**INSTRUCTION A:** In the forum thread about the PTSB "Certainty" mortgage, what cap for the first two years does the reply from LDFerguson give?
**INSTRUCTION B:** Pick up the forum thread about the PTSB "Certainty" mortgage from the point where it stops.

--- TEXT SEGMENT Enclosed Below ---

# "Certainty" Mortgage from PTSB - a great new product



## Beans (28 Sep 2007)

Very happy to have found this forum. 

Am wondering if there are any known negatives to the "Certainty" mortgage being advertised by PermanentTSB - i.e. mortgage rate that will remain fixed for 2 years if interest rates increase, but which will go down if interest rates decrease.

Thanks in advance,
Beans


----------



## LDFerguson (28 Sep 2007)

*Re: "Certainty" Mortgage*

It's only available to buyers in certain developments but at ECB + 0.75% guaranteed for the loan duration and a cap at 4.74% for two years, it seems an excellent deal to me.  

Liam D. Ferguson
www.ferga.com


----------



## Beans (28 Sep 2007)

*Re: "Certainty" Mortgage*

Good. Thank you!


----------



## Brendan Burgess (28 Sep 2007)

*Re: "Certainty" Mortgage*

Liam

That does seem like a great product. I could not find any info on their website. Do you know what the terms and conditions are? 

Does it stay at .75% above ECB after the first 2 years or is that when you begin to pay for this deal? 

Brendan


----------



## irishlinks (28 Sep 2007)

This new capped mortgage is being  done in conjunction with specific developers - (I suppose to help them sell more houses.)
The capped rate is not fixed at the same rate - it looks like each developer can have a slightly different cap if they want.  I guess the developers might be paying something to PTSB to get these good rates?  ·      .

--- End of Enclosed TEXT SEGMENT ---
--- DATA FOR ANALYSIS Enclosed Below ---

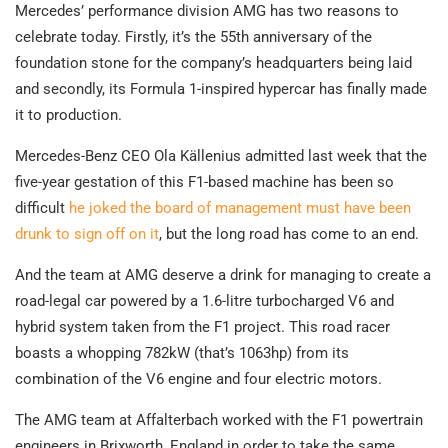
Mercedes’ performance division AMG has two reasons to
celebrate today. Firstly, it’s the 55th anniversary of the
foundation stone for the company’s headquarters being laid
and secondly, its Formula 1-inspired hypercar has finally made
it to production.
Mercedes-Benz CEO Ola Källenius admitted last week that the
five-year gestation of this F1-based machine has been so
difficult
he joked the board of management must have been
drunk to sign off on it
, but the long road has come to an end.
And the team at AMG deserve a drink for managing to create a
road-legal car powered by a 1.6-litre turbocharged V6 and
hybrid system taken from the F1 project. This road racer
boasts a whopping 782kW (that’s 1063hp) from its
combination of the V6 engine and four electric motors.
The AMG team at Affalterbach worked with the F1 powertrain
engineers in Brixworth, England in order to take the same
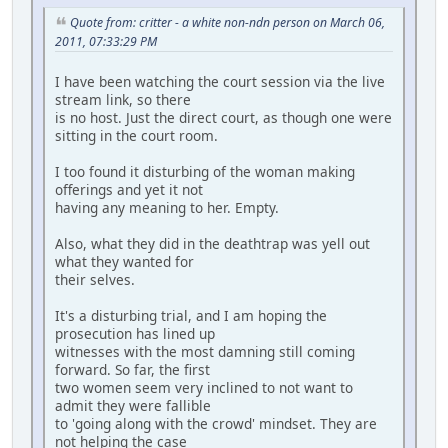
Quote from: critter - a white non-ndn person on March 06,
2011, 07:33:29 PM
I have been watching the court session via the live
stream link, so there
is no host. Just the direct court, as though one were
sitting in the court room.
I too found it disturbing of the woman making
offerings and yet it not
having any meaning to her. Empty.
Also, what they did in the deathtrap was yell out
what they wanted for
their selves.
It's a disturbing trial, and I am hoping the
prosecution has lined up
witnesses with the most damning still coming
forward. So far, the first
two women seem very inclined to not want to
admit they were fallible
to 'going along with the crowd' mindset. They are
not helping the case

--- End of Enclosed DATA FOR ANALYSIS ---

**TASK RESULT A:** 4.74%

**TASK RESULT B:**
 It is also given different names (just to confuse us all) with each developer .
The "Certainty Mortgage " is from  Pierse Developments. The Pierse Mortgage product offers a tracker rate of ECB + 0.75% for the term of the mortgage with a cap of 4.74% for two years from the date of drawdown. 
 It is available for properties purchased in Marrsfield, Clongriffin, Dublin 13.  

Another developer - Lyndonbarry Estates Limited – has called it "SureStart Mortgage "  The Lydonbarry Estates Mortgage product offers a tracker rate of ECB + 0.75% for the term of the mortgage with a cap of 4.49% for three years from the date of drawdown.  This seems a very good offer. 
It will be available from Monday 1st October, only for properties purchased in Parkview, Poppintree, Dublin 11. 

I am not aware of any clawback conditions - but I would expect there will be some.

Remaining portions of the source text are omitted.